Consigne: D'après le texte ci-dessous sur la formation des entraîneurs de voile en Suisse, quelles deux conditions Swiss Sailing ajoute-t-elle pour l'obtention du diplôme d'entraîneur C ?

Texte source:
Les changements sont à la mesure des ambitions de la voile suisse. Habitué jusqu’ici à faire appel à des entraîneurs étrangers, français, allemands ou italiens selon les complicités linguistiques, Swiss Sailing est en train de bâtir une filière de formation helvétique complète pour entraîner les champions suisses de demain. « Il ne s’agit évidemment pas d’un réflexe anti-étranger, souligne Martin Vogler, responsable du secteur jeunesse à Swiss Sailing, mais de la volonté de créer un cursus interne, condition nécessaire pour atteindre le niveau d’excellence internationale que nous souhaitons. »

Pour atteindre cet objectif, estime Martin Vogler, il n’y a pas d’autre voie que d’élargir la base de formation pour qu’à tous les niveaux (régional, national et international), la fédération
puisse compter sur un groupe d’entraîneurs de valeur. Si la page n’était pas blanche, elle comportait toutefois d’évidentes lacunes. En effet, entre la structure de formation mise en place par Jeunesse+Sport pour le sport de masse et les efforts de la Confédération en faveur du sport d’élite, il manquait plusieurs maillons dans la chaîne d’enseignement de la voile.

Objectif : les JO de 2016
La nouvelle structure sera mise en route progressivement pour donner toute sa mesure d’ici l’été 2011. Mais le premier étage de la fusée est désormais en place et les premiers diplômes d’entraîneur C de Swiss Sailing ont été décernés en mai dernier. Martin Vogler reconnaît que le nouveau concept ne pourra déployer tous ses effets pour les
Jeux Olympiques de 2012 à Londres, mais plutôt en 2016 à Rio. Il se réjouit toutefois de voir que pas moins de 20 navigateurs et navigatrices sont d’ores et déjà sur les rangs pour briguer une sélection en 2012 dans quatre disciplines : la planche à voile, le laser, le 470 et le Star.

Le concept de formation des entraîneurs élaboré par Swiss Sailing comporte quatre étapes et autant de brevets spécifiques, dont l’équivalence avec les diplômes existants dans les pays voisins est assurée. Le premier degré (diplôme d’entraîneur C) s’appuie largement sur la formation de base et les modules spécifiques dériveur et lesté déjà offerts par Jeunesse+Sport aux jeunes à partir de 18 ans. Swiss Sailing y ajoute deux autres conditions : la détention d’un permis bateau à moteur et deux ans de travail pratique dans un club de voile. En clair, l’obtention du diplôme, reconnu par Swiss Olympic et l’Office fédéral du sport (OFSPO), ne sera possible qu’à l’âge de 20-21 ans au plus tôt.

Données fournies:
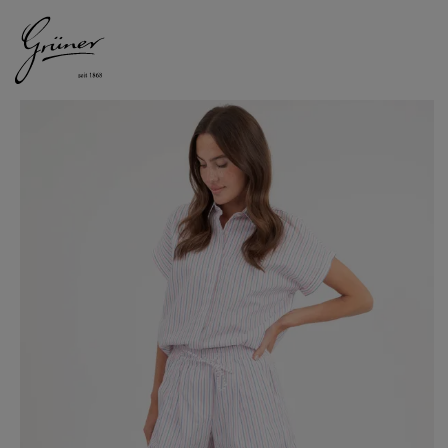
DAMEN
HERREN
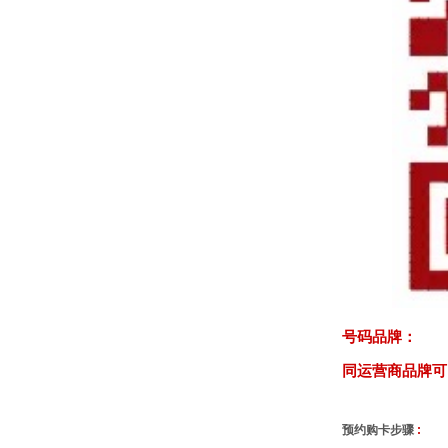
号码品牌：
同运营商品牌可
预约购卡步骤
:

Réponse rédigée: La détention d'un permis bateau à moteur et deux ans de travail pratique dans un club de voile.